Astonishingly, his next topic for discussion was LinkedIn, giving a further indication of how Microsoft has evolved as a group. The social media platform has surpassed $1 billion in revenue over the past 12 months for the first time.

Across the group, Microsoft generated more than $10 billion in advertising revenue in the past 12 months. There are elements to Microsoft’s business that are hidden in plain sight, helping to generate powerful returns.

Teams is next on his list, boasting 270 million monthly active users. Zoom’s share price has lost around 75% of its value since October 2020, as people have come to realise that video calling is simply a feature in a broader productivity suite rather than a standalone product.

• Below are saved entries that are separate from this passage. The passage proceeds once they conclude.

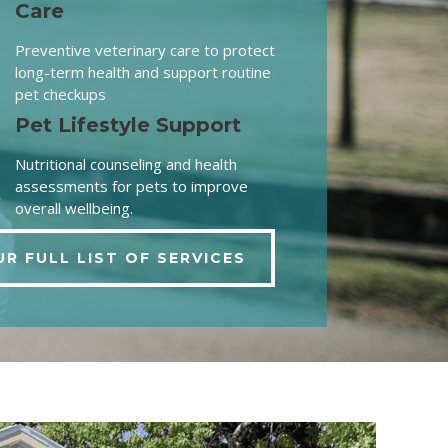
Care
Preventive veterinary care to protect
long-term health and support routine
pet checkups
Pet Lifestyle Support
Nutritional counseling and health
assessments for pets to improve
overall wellbeing.
UR FULL LIST OF SERVICES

There are specialist uses for Zoom in fields like education, but the people have spoken when it comes to the ease of having video calls directly in Teams.

Over 90% of Fortune 500 companies used Teams Phone this quarter, so Microsoft is also winning market share in an industry as old fashioned as simply calling one another.

Nadella talks about a “PC renaissance” with more PCs per household and increased time spent on these devices. Remote working is clearly driving demand for cloud solutions at enterprise and SME level and demand for PCs among individuals. This is the power of the ecosystem that Microsoft has developed.

On the security side, there are more than 1 billion monthly active users who rely on a single login Microsoft account to secure their products and services. There are around 715,000 customers using advanced security solutions. The security business generated more than $15 billion in revenue in the past 12 months, up 45% year-on-year.

Nadella waited until the end of his prepared remarks to comment on gaming. He obviously wanted to finish off with the Activision Blizzard deal that set tongues wagging with a deal value of $68.7 billion!

The official Microsoft press release for the deal highlights that three billion people are actively playing games today (across all platforms) and that gaming is the largest and fastest-growing form of entertainment. With this transaction, Microsoft will become the world’s third-largest gaming company by revenue, trailing only Tencent and Sony.

Microsoft is more than just a cloud business. It’s more than just a social media company. It’s more than just a gaming group. Microsoft is the world’s computer and remains my favourite stock if I was forced to buy and hold one company for the rest of my life.